Social media, especially Twitter, is polarised. There’s no middle ground. So you’ll always end up with half of people ‘hating’ you if you get into those sorts of debates, which might not be good for your brand
Roger Edwards, founder of Roger Edwards Marketing, points out: “Sometimes people forget it’s ‘social’ media, not ‘selling’ media. For example, you might go into a pub and chat to friends about ‘that article you read in FTAdviser’. You wouldn’t, or shouldn’t, go into a pub and immediately start selling to people.
“So, the most successful advisers on social media share interesting and helpful stuff, and engage in conversations. If you start talking about products and investment performance, then it becomes a financial promotion.”
Suppose an adviser simply retweeted a TikTok video of someone promoting crypto, without addressing the dangers and risks associated with such investments. A retweet with no caveats could be seen by some potential and existing clients as an endorsement; is it then a promotion of an unregulated investment?
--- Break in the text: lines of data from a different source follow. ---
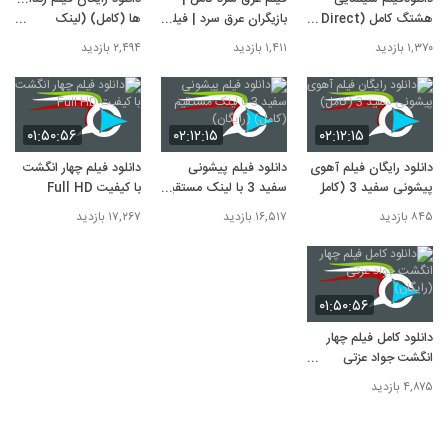
هشتگ کامل (Direct
بازیگران عرق سرد | فیلم
ها (کامل) (لینک
دانلود سینمایی ژن خوک
10
Link) بدون سانسور و
عرق سرد آپارات | دانلود
مستقیم)
۲۵۵ بازدید
۱,۳۷۰ بازدید
۱,۴۱۱ بازدید
۲,۴۹۴ بازدید
حذفیات - رایگان
رایگان فیلم عرق سرد |
دانلود کامل عرق سرد
نماشا
۰۱:۵۰:۵۶
۰۲:۱۲:۱۵
۰۲:۱۲:۱۵
دانلود رایگان فیلم آهوی
دانلود فیلم پیشونی
دانلود فیلم چهار انگشت
پیشونی سفید 3 (کامل)
سفید 3 با لینک مستقیم
با کیفیت Full HD
(کامل) (رایگان)
۸۴۵ بازدید
۱۶,۵۱۷ بازدید
۱۷,۲۶۷ بازدید
۰۱:۵۰:۵۶
دانلود کامل فیلم چهار
انگشت جواد عزتی
(رایگان)
۴,۸۷۵ بازدید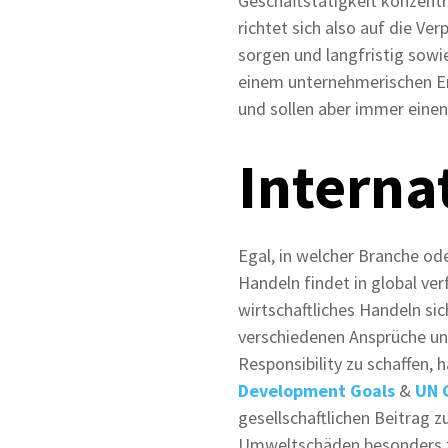
Geschäftstätigkeit konzentri
richtet sich also auf die V
sorgen und langfristig sowi
einem unternehmerischen En
und sollen aber immer einen
Intern
Egal, in welcher Branche ode
Handeln findet in global ve
wirtschaftliches Handeln si
verschiedenen Ansprüche un
Responsibility zu schaffen,
Development Goals
&
UN 
gesellschaftlichen Beitrag 
Umweltschäden besonders z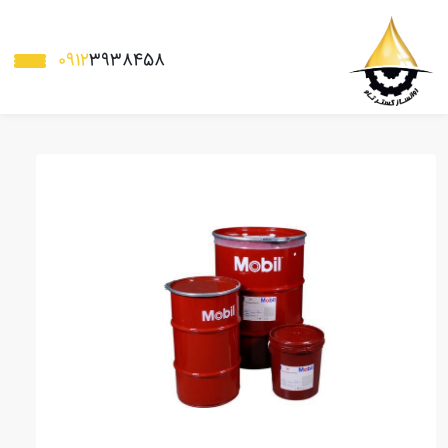
0912
3938458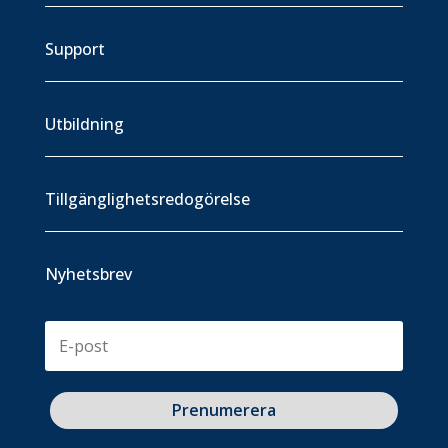
Support
Utbildning
Tillgänglighetsredogörelse
Nyhetsbrev
Prenumerera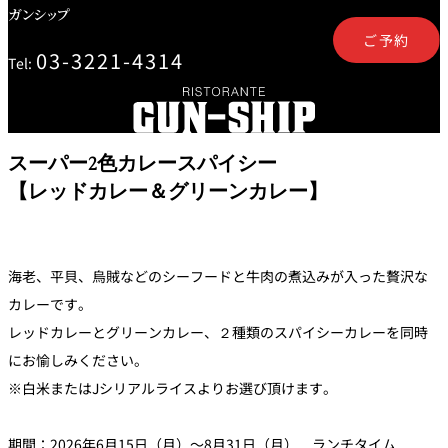
ガンシップ
トゥールダル
トレーダーヴ
ベッラ・ヴィ
ガンシップ
ジャン 東京
ィックス 東京
スタ
ご予約
03-3221-4314
Tel:
オーバカナル
中国料理
大観苑＜
スーパー2色カレースパイシー
TAIKAN EN＞
【レッドカレー＆グリーンカレー】
鉄板焼/ステーキ
石心亭＜
清泉亭＜
リブルーム
もみじ亭
SEKISHIN-TEI＞
SEISEN-TEI＞
海老、平貝、烏賊などのシーフードと牛肉の煮込みが入った贅沢な
日本料理
カレーです。
レス
レッドカレーとグリーンカレー、２種類のスパイシーカレーを同時
トラ
千羽鶴＜
KATO'S DINING
麺処
紀尾井 なだ万
SENBAZURU＞
& BAR
NAKAJIMA
ン＆
にお愉しみください。
バー
※白米またはJシリアルライスよりお選び頂けます。
なだ万本店 山
茶花荘＜
紀尾井町 藍泉
岡半＜
SAZANKA-SO
天婦羅 ほり川
＜RANSEN＞
OKAHAN＞
＞
期間：2026年6月15日（月）～8月31日（月） ランチタイム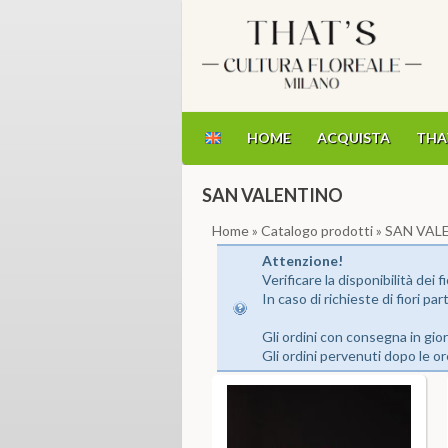
HOME
ACQUISTA
THA
SAN VALENTINO
Home
»
Catalogo prodotti
» SAN VAL
Attenzione!
Verificare la disponibilità dei fi
In caso di richieste di fiori pa
Gli ordini con consegna in gio
Gli ordini pervenuti dopo le o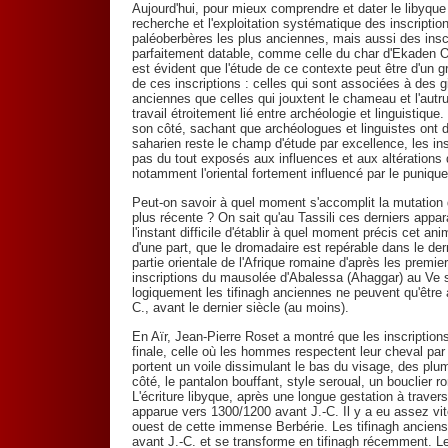
Aujourd'hui, pour mieux comprendre et dater le libyque 
recherche et l'exploitation systématique des inscripti
paléoberbères les plus anciennes, mais aussi des insc
parfaitement datable, comme celle du char d'Ekaden Oua
est évident que l'étude de ce contexte peut être d'un g
de ces inscriptions : celles qui sont associées à des
anciennes que celles qui jouxtent le chameau et l'autruc
travail étroitement lié entre archéologie et linguistiqu
son côté, sachant que archéologues et linguistes on
saharien reste le champ d'étude par excellence, les ins
pas du tout exposés aux influences et aux altérations
notamment l'oriental fortement influencé par le punique
Peut-on savoir à quel moment s'accomplit la mutation 
plus récente ? On sait qu'au Tassili ces derniers appar
l'instant difficile d'établir à quel moment précis cet a
d'une part, que le dromadaire est repérable dans le dern
partie orientale de l'Afrique romaine d'après les premier
inscriptions du mausolée d'Abalessa (Ahaggar) au Ve si
logiquement les tifinagh anciennes ne peuvent qu'être 
C., avant le dernier siècle (au moins).
En Aïr, Jean-Pierre Roset a montré que les inscription
finale, celle où les hommes respectent leur cheval par
portent un voile dissimulant le bas du visage, des plu
côté, le pantalon bouffant, style seroual, un bouclier 
L'écriture libyque, après une longue gestation à traver
apparue vers 1300/1200 avant J.-C. Il y a eu assez vit
ouest de cette immense Berbérie. Les tifinagh anciens
avant J.-C. et se transforme en tifinagh récemment. L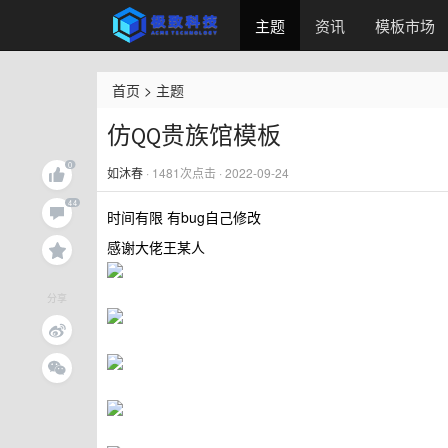
主题
资讯
模板市场
首页
>
主题
仿QQ贵族馆模板
如沐春
·
1481
次点击 · 2022-09-24
时间有限 有bug自己修改
感谢大佬王某人
分享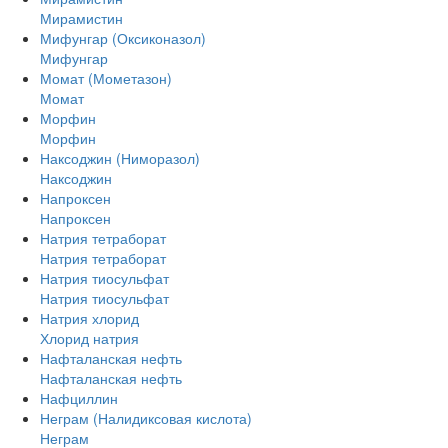
Мирамистин
Мифунгар (Оксиконазол)
Мифунгар
Момат (Мометазон)
Момат
Морфин
Морфин
Наксоджин (Ниморазол)
Наксоджин
Напроксен
Напроксен
Натрия тетраборат
Натрия тетраборат
Натрия тиосульфат
Натрия тиосульфат
Натрия хлорид
Хлорид натрия
Нафталанская нефть
Нафталанская нефть
Нафциллин
Неграм (Налидиксовая кислота)
Неграм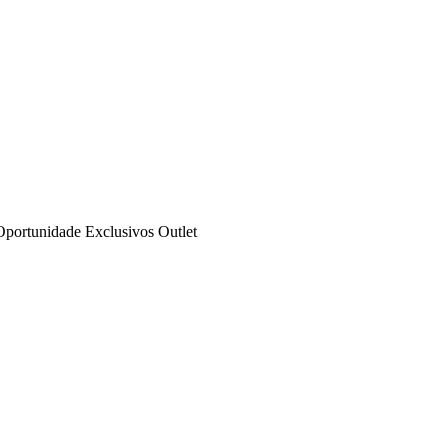
Oportunidade
Exclusivos
Outlet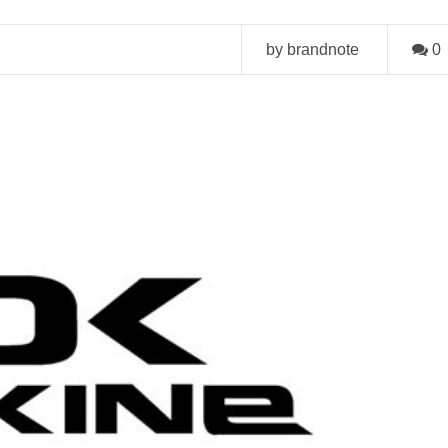
by brandnote
0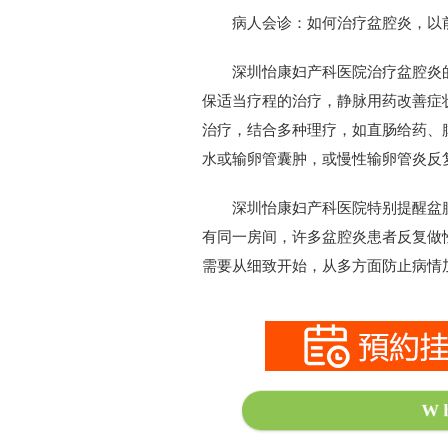
病人会诊：如何治疗盆腔炎，以前
深圳怡康妇产科医院治疗盆腔炎的
保适当疗程的治疗，静脉用药改善症
治疗，结合多种理疗，如直肠给药、
水或输卵管囊肿，或慢性输卵管炎反
深圳怡康妇产科医院特别提醒盆腔
有同一房间，许多盆腔炎患者反复做
需要从细致开始，从多方面防止病情
W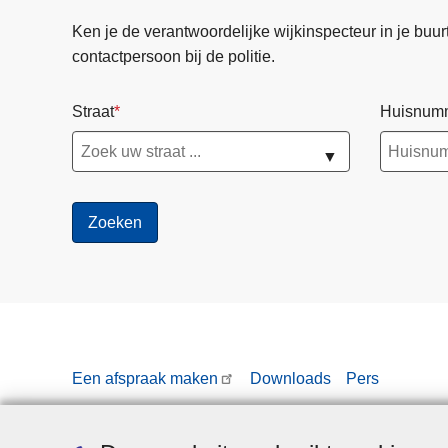
Ken je de verantwoordelijke wijkinspecteur in je buurt? 
contactpersoon bij de politie.
Straat
Huisnum
▼
Een afspraak maken
Downloads
Pers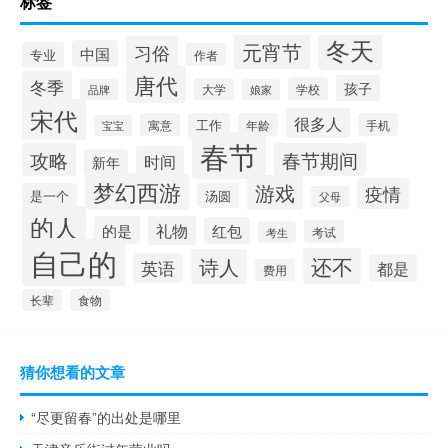
标签
冬天
元宵节
习俗
中国
专业
作者
唐代
冬季
孩子
学校
大学
品牌
娘家
宋代
很多人
寓意
工作
年龄
手机
宝宝
春节
攻略
春节期间
时间
新年
梦幻西游
游戏
疫情
是一个
汤圆
父母
的人
的是
礼物
红包
考试
考生
自己的
还不
诗人
英语
都是
费用
长辈
食物
猜你想看的文章
“尽更留春”的出处是哪里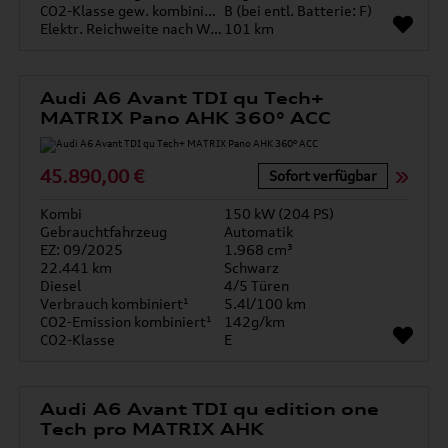
CO2-Klasse gew. kombiniert
B (bei entl. Batterie: F)
Elektr. Reichweite nach WLTP*
101 km
Audi A6 Avant TDI qu Tech+
MATRIX Pano AHK 360° ACC
45.890,00 €
Sofort verfügbar
Kombi
150 kW (204 PS)
Gebrauchtfahrzeug
Automatik
EZ: 09/2025
1.968 cm³
22.441 km
Schwarz
Diesel
4/5 Türen
Verbrauch kombiniert¹
5.4l/100 km
CO2-Emission kombiniert¹
142g/km
CO2-Klasse
E
Audi A6 Avant TDI qu edition one
Tech pro MATRIX AHK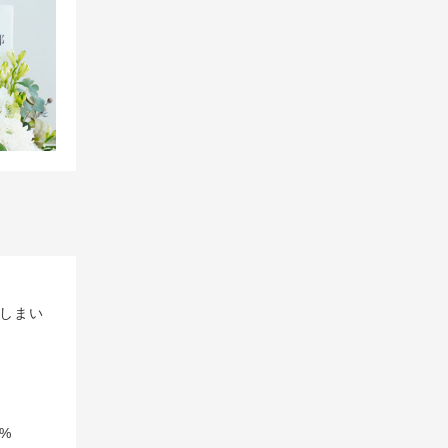
しまい
%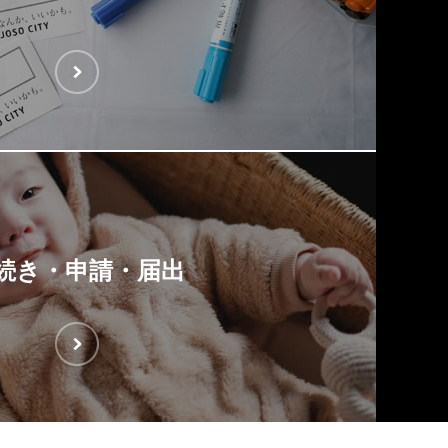
続き・申請・届出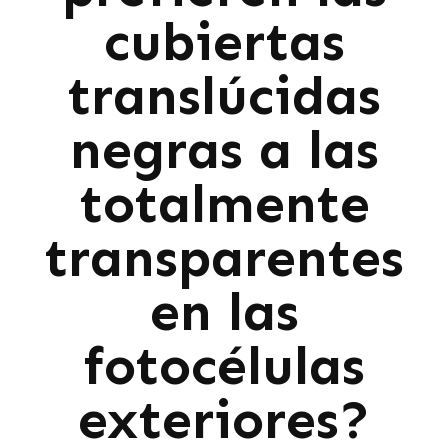
cubiertas
translúcidas
negras a las
totalmente
transparentes
en las
fotocélulas
exteriores?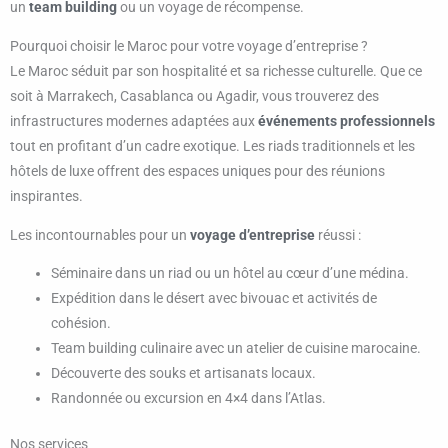
un
team building
ou un voyage de récompense.
Pourquoi choisir le Maroc pour votre voyage d’entreprise ?
Le Maroc séduit par son hospitalité et sa richesse culturelle. Que ce
soit à Marrakech, Casablanca ou Agadir, vous trouverez des
infrastructures modernes adaptées aux
événements professionnels
tout en profitant d’un cadre exotique. Les riads traditionnels et les
hôtels de luxe offrent des espaces uniques pour des réunions
inspirantes.
Les incontournables pour un
voyage d’entreprise
réussi :
Séminaire dans un riad ou un hôtel au cœur d’une médina.
Expédition dans le désert avec bivouac et activités de
cohésion.
Team building culinaire avec un atelier de cuisine marocaine.
Découverte des souks et artisanats locaux.
Randonnée ou excursion en 4×4 dans l’Atlas.
Nos services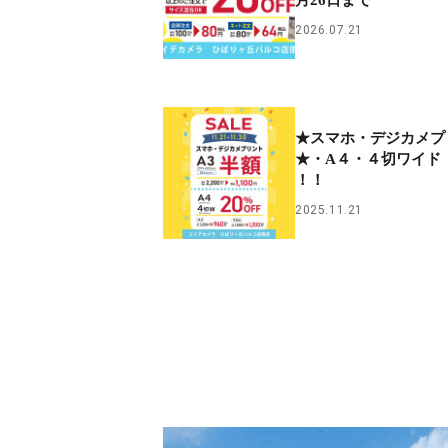
2026.07.21
★スマホ・デジカメプ
★・A４・４切ワイド 
！！
2025.11.21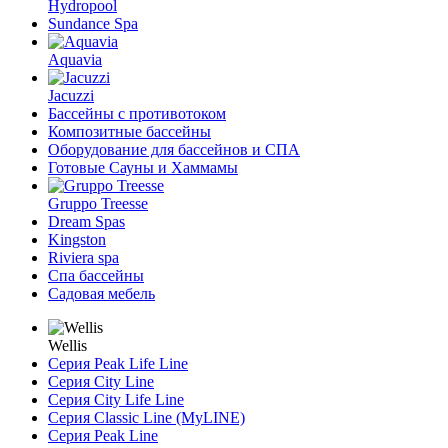
Hydropool
Sundance Spa
Aquavia
Jacuzzi
Бассейны с противотоком
Композитные бассейны
Оборудование для бассейнов и СПА
Готовые Сауны и Хаммамы
Gruppo Treesse
Dream Spas
Kingston
Riviera spa
Спа бассейны
Садовая мебель
Wellis
Серия Peak Life Line
Серия City Line
Серия City Life Line
Серия Classic Line (MyLINE)
Серия Peak Line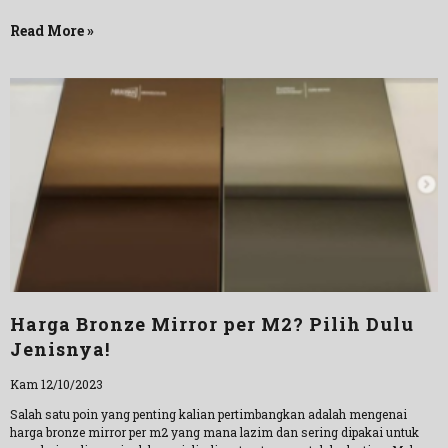
Read More »
Harga Bronze Mirror per M2? Pilih Dulu
Jenisnya!
Kam 12/10/2023
Salah satu poin yang penting kalian pertimbangkan adalah mengenai
harga bronze mirror per m2 yang mana lazim dan sering dipakai untuk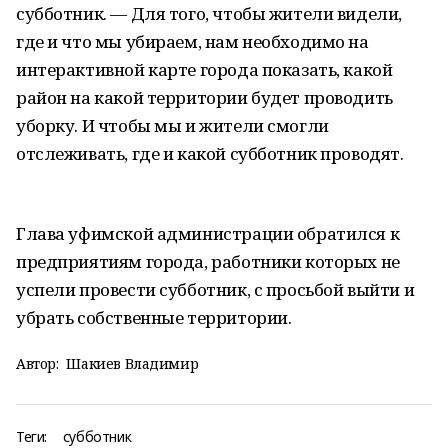
субботник. — Для того, чтобы жители видели,
где и что мы убираем, нам необходимо на
интерактивной карте города показать, какой
район на какой территории будет проводить
уборку. И чтобы мы и жители смогли
отслеживать, где и какой субботник проводят.
Глава уфимской администрации обратился к
предприятиям города, работники которых не
успели провести субботник, с просьбой выйти и
убрать собственные территории.
Автор:
Шакиев Владимир
Теги:
субботник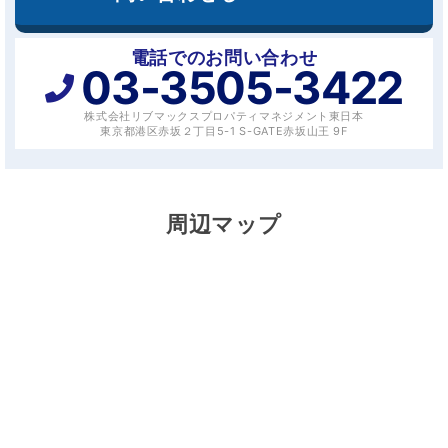
電話でのお問い合わせ
03-3505-3422
株式会社リブマックスプロパティマネジメント東日本
東京都港区赤坂２丁目5-1 S-GATE赤坂山王 9F
周辺マップ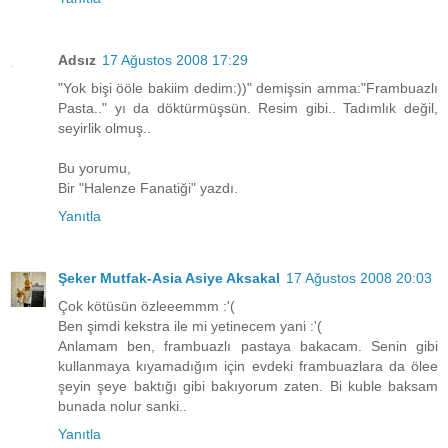
Adsız
17 Ağustos 2008 17:29
"Yok bişi ööle bakiim dedim:))" demişsin amma:"Frambuazlı
Pasta.." yı da döktürmüşsün. Resim gibi.. Tadımlık değil,
seyirlik olmuş..
Bu yorumu,
Bir "Halenze Fanatiği" yazdı.
Yanıtla
Şeker Mutfak-Asia Asiye Aksakal
17 Ağustos 2008 20:03
Çok kötüsün özleeemmm :'(
Ben şimdi kekstra ile mi yetinecem yani :'(
Anlamam ben, frambuazlı pastaya bakacam. Senin gibi
kullanmaya kıyamadığım için evdeki frambuazlara da ölee
şeyin şeye baktığı gibi bakıyorum zaten. Bi kuble baksam
bunada nolur sanki..
Yanıtla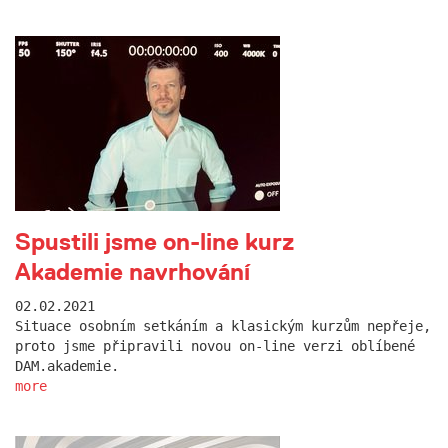
Spustili jsme on-line kurz
Akademie navrhování
02.02.2021
Situace osobním setkáním a klasickým kurzům nepřeje,
proto jsme připravili novou on-line verzi oblíbené
DAM.akademie.
more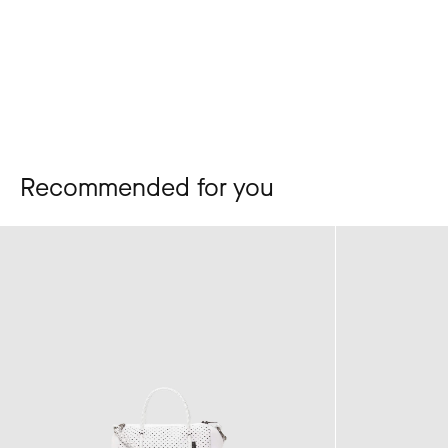
Recommended for you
What would the regulators make of a consumer complaining they were misled to invest in high-risk investments on the basis of careless posts?
Ms Davidson stresses: “Ensure any posts or comments you make cannot be construed as financial advice.”
Some firms use podcasts to engage with existing clients and new prospects. These will include phrases such as: “This broadcast is a general discussion of personal finance matters and does not constitute a personal recommendation or financial advice.”
Providing clear caveats is a must.
It is not just one’s posts that are subject to scrutiny; it is also any likes, retweets and responses to other people’s posts that could evidence poor conduct.
The FCA’s Senior Managers & Certification Regime clarifies that the watchdog is paying close attention to non financial conduct to assess a regulated individual’s fitness to practice.
According to Ms Davidson, it is best not to put anything online that “you don’t want on the internet: remember that online never forgets”.
Mr Edwards says: “Social media, especially Twitter, is polarised. There’s no middle ground. So you’ll always end up with half of people ‘hating’ you if you get into those sorts of debates, which might not be good for your brand.”
Even deleting posts cannot hide the evidence: there are sites that can pull up all your deleted tweets and your likes.
Yet Mr Bamford says using social media is not necessarily riddled with pitfalls; it is just about being aware of the possible impact of a post.
He explains: “A simple rule to follow is to assume everything you share on social media could end up on the front page of every newspaper in the country.
“I shared a photo on Twitter that went viral and was published in every national newspaper, as well as shown on [TV]. Thankfully, it was an entirely innocent photograph and comment.”
Mr Edwards agrees it’s easy to get “paranoid” about the compliance issues of social media, adding: “Most of the time it is just common sense.”
Being aware of the FCA’s rules means understanding how a post is an extension of your firm’s marketing and being mindful of your role as an ambassador of your firm.
Mr Bamford says: “Some firms are overly cautious about the regulatory implications of social media. Assuming you use social media primarily in a personal capacity, then say nothing to bring your employer into disrepute and avoid financial promotions (without prior approval).
“Our employees are ambassadors for our business at all times and their conduct on social media platforms, even in a personal capacity, should reflect that duty.”
The FCA has stated all firms should have a social media policy but companies must do more to ensure all staff and contractors know what that policy is.
Mr Bamford says: “It is a regulatory requirement, and good business practice, to have a social media policy in place for staff to read and understand, along with appropriate training.”
And when it comes to keeping in line with the FCA, Ms Davidson adds: “If in doubt, check it out.” It never hurts to get something edited by someone else before publication; trust me on that one.